Don't let yourself be misled by the ordering as you get it, in the case where you didn't explicitly specify an ordering in your query. If you don't specify an ordering in your query, no ordering in the result set is guaranteed, even if in practice results seem to suggest that some ordering appears to be adhered to by the server.

SQL. Sorting by a field

I have created a simple view consisting of 3 tables in SQL.
By right clicking and selecting Design, in the Object explorer table, i modified my custom view. I just added sortby asc in a field.
The problem is that the changes are not reflected in the outout of the View.
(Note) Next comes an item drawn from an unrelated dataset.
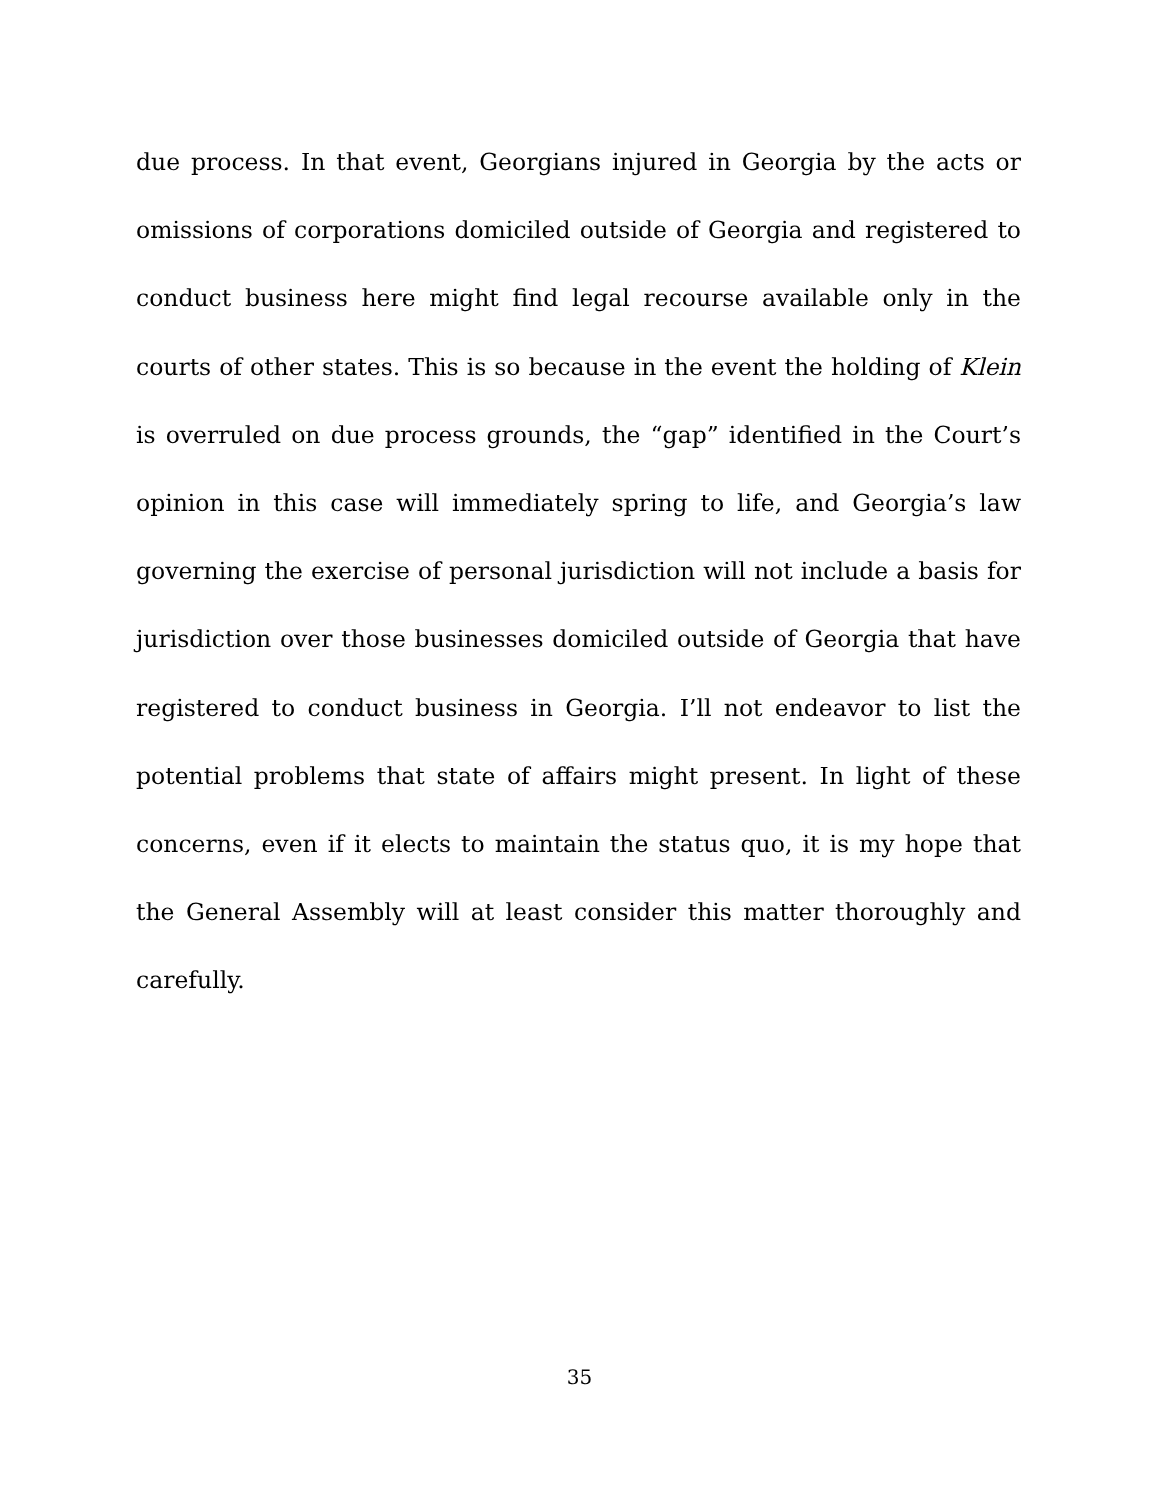due process. In that event, Georgians injured in Georgia by the acts or omissions of corporations domiciled outside of Georgia and registered to conduct business here might find legal recourse available only in the courts of other states. This is so because in the event the holding of Klein is overruled on due process grounds, the “gap” identified in the Court’s opinion in this case will immediately spring to life, and Georgia’s law governing the exercise of personal jurisdiction will not include a basis for jurisdiction over those businesses domiciled outside of Georgia that have registered to conduct business in Georgia. I’ll not endeavor to list the potential problems that state of affairs might present. In light of these concerns, even if it elects to maintain the status quo, it is my hope that the General Assembly will at least consider this matter thoroughly and carefully.
35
After saving the view, and selecting Open view the sort is not displayed in output.
So what is going on here?
Technically, it is possible to bake sorting into a VIEW but it is highly discouraged. Instead, you should apply sort while selecting from the view like so:
Select ...
From MyView
Order By SortByCol ASC
If you really wanted to know (but again, I would strongly recommend against this), you can use the TOP command to get around the limitation of sorting in the view:
Select TOP 100 PERCENT * Col1, Col2....
From Table1
Order By SortByCol ASC
It seems :
There is a restriction on the SELECT clauses in a view definition in SQL Server 2000, SQL 2005 and SQL 2008. A CREATE VIEW statement cannot include ORDER BY clause, unless there is also a TOP clause in the select list of the SELECT statement. The ORDER BY clause is used only to determine the rows that are returned by the TOP clause in the view definition. The ORDER BY clause does not guarantee ordered results when the view is queried, unless ORDER BY is also specified in the query itself.
There is also a hotfix that needs to be applied. After that you should use Top 100% to make sure that the order by works.
HTH
Generally, Views cannot be sorted.
(As others mentioned, there's a hack to do it, but since you are using a visual query designer rather than writing your view definition in SQL, it's probably difficult to implement that hack.)
You didn't actually "modify" your view, you only changed the SELECT statement that EM was using to select from your view. Sort settings are not retained in the view definition.
When you close the tab, EM doesn't remember your sort preference for that view, so when you open the view again, it comes out in whatever order SQL Server decides.